A credit default swap (CDS) is an instrument to transfer the credit risk of fixed income products. The buyer of a credit swap receives credit protection. The seller 'guarantees' the credit worthiness of the product. A protection buyer pays a periodic fee to a protection seller in exchange for a contingent payment by the seller upon a credit event (such as a default or failure to pay) happening in the reference entity. When a credit event is triggered, the protection seller either takes delivery of the defaulted bond for the par value (physical settlement) or pays the protection buyer the difference between the par value and recovery value of the bond (cash settlement). Simply, the risk of default is transferred from the holder of the fixed income security to the seller of the swap. For example, a mortgage bank, ABC may have its credit default swaps trading at 265 basis points (bps). It costs 265,000 euros to insure 10 million of its debt per year. A year before, the same CDS might have been trading at 7 bp , indicating that markets view ABC is facing a greater risk of default on its mortgage obligations.

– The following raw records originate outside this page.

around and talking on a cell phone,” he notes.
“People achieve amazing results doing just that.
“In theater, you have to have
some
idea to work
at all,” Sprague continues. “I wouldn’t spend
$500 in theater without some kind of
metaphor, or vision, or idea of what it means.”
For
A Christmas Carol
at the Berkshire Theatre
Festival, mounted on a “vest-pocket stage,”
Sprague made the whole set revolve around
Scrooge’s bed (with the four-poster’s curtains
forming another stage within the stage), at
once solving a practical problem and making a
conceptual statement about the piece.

Credit default swaps resemble an insurance policy, as they can be used by debt owners to hedge, or insure against credit events such as a default on a debt obligation. However, because there is no requirement to actually hold any asset or suffer a loss, credit default swaps can be used to speculate on changes in credit spread.
Credit default swaps are the most widely traded credit derivative product. The typical term of a credit default swap contract is five years, although being an over-the-counter derivative, credit default swaps of almost any maturity can be traded.

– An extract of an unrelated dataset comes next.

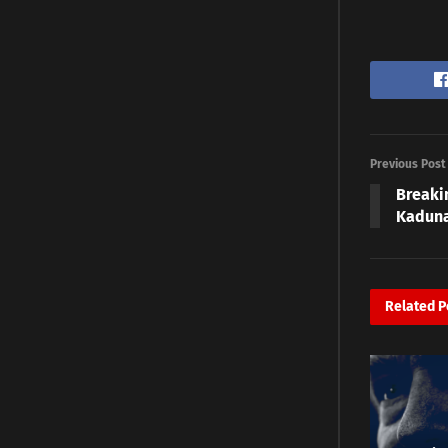
Previous Post
Breaki
Kadun
Related
P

Warren Buffett famously described derivatives bought speculatively as "financial weapons of mass destruction." In Berkshire Hathaway's annual report to shareholders in 2002, he said "Unless derivatives contracts are collateralized or guaranteed, their ultimate value also depends on the creditworthiness of the counterparties to them. In the meantime, though, before a contract is settled, the counterparties record profits and losses -often huge in amount- in their current earnings statements without so much as a penny changing hands. The range of derivatives contracts is limited only by the imagination of man (or sometimes, so it seems, madmen)." The same report, however, also states that he uses derivatives to hedge, and that some of Berkshire Hathaway's subsidiaries have sold and currently sell derivatives with notional amounts in the tens of billions of dollars.

The market for credit derivatives is now so large, in many instances the amount of credit derivatives outstanding for an individual name are vastly greater than the bonds outstanding. For instance, company X may have $1 billion of outstanding debt and $10 billion of CDS contracts outstanding. If such a company were to default, and recovery is 40 cents on the dollar, then the loss to investors holding the bonds would be $600 million. However the loss to credit default swap sellers would be $6 billion. In addition to spreading risk, credit derivatives, in this case, also amplify it considerably.